By Ellen McGirt
Updated: December 18, 2017 2:45 PM ET

It’s a stressful time of year (and I’m fighting the winter crud today) so I’m going to start our last week together before the holiday break with a short meditation on nature, craft, and tradition.

My Father’s Tools” is a gorgeous, seven-minute video that accompanies master basket maker Stephen Jerome as he creates a black ash rib basket from scratch, using traditional tools handed down to him by his father, and a technique that was honed over generations. There is something uniquely soothing about watching a maker at work, and this quiet film – there is no dialog – begins in the Quebec woods as Jerome searches for just the right tree.

The director is Jerome’s partner and first-time filmmaker Heather Condo, who got the training and support she needed from Wakiponi Mobile studio, a “traveling mediation, training and audiovisual creation studio,” that helps indigenous youth around the world tell their stories. (Condo’s Instagram feed is a delight, too.) Both are members of the Gesgapegiag First Nation, a Mi’gmaq community in Quebec. The film won acclaim as an official selection at the 2017 Sundance Film Festival, became the first indigenous film to be a Vimeo staff pick, and has gotten over 124,000 views.

More about the Mi’gmaq (also spelled Mi’kmaq) here.

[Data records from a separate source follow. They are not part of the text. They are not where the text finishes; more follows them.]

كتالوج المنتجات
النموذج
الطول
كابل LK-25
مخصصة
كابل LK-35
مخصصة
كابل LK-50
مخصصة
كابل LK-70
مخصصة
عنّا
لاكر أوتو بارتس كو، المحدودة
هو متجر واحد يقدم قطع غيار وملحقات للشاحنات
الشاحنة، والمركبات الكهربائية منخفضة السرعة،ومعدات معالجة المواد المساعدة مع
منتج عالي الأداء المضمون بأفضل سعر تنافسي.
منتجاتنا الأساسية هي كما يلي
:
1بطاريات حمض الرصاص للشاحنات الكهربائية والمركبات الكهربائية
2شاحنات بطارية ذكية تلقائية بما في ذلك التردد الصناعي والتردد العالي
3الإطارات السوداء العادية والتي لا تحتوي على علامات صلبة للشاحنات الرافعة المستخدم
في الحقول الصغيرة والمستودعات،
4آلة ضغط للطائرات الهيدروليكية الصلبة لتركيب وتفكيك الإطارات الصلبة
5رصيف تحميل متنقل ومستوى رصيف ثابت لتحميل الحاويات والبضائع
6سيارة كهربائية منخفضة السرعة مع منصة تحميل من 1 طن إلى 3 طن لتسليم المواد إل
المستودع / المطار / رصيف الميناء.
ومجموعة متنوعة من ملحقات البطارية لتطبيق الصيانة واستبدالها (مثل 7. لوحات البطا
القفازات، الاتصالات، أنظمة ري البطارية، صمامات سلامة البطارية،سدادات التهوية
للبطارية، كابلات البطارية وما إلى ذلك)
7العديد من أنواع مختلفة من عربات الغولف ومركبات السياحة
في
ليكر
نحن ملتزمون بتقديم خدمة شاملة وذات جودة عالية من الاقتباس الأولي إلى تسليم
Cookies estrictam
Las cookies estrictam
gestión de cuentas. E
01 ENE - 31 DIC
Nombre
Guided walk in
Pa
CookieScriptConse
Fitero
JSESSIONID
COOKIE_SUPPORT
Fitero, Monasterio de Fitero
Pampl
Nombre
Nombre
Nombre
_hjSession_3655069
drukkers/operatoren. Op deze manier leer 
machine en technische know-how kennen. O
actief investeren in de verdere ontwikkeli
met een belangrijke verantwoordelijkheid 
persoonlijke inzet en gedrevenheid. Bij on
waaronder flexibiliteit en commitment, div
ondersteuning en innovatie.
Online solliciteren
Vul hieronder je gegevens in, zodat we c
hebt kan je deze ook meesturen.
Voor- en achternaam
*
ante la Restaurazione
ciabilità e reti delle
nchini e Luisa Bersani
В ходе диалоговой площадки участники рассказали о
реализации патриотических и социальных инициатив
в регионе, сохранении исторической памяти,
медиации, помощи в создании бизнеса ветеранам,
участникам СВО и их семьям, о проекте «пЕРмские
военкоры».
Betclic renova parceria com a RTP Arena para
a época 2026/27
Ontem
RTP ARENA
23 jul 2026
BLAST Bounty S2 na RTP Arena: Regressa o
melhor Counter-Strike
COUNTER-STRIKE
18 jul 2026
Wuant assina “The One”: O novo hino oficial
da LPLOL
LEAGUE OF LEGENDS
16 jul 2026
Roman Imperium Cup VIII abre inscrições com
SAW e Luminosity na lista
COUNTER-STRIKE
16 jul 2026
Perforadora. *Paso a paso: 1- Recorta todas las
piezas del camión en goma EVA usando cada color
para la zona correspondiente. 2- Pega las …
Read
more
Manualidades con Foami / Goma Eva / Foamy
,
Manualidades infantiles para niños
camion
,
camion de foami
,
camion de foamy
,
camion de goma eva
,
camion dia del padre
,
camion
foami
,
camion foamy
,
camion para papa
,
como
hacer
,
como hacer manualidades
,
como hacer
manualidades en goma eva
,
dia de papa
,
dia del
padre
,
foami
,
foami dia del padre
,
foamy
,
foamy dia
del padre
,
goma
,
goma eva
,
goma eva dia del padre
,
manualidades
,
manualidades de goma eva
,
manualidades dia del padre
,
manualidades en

The film is clearly a tribute and a desire to keep a dying art alive. “There are films that show people making baskets but it’s by white people who are just passing through the reserve and shows about 30 seconds of it,” Condo told the Wicked Ideas online magazine. “It’s nice to have this down for our grandchildren and children to see.” But for everyone else, it’s an opportunity to sit a while and be an apprentice even for a few minutes, sitting in a workshop instead of traffic, listening to the sounds of craft, instead of Muzak at the mall.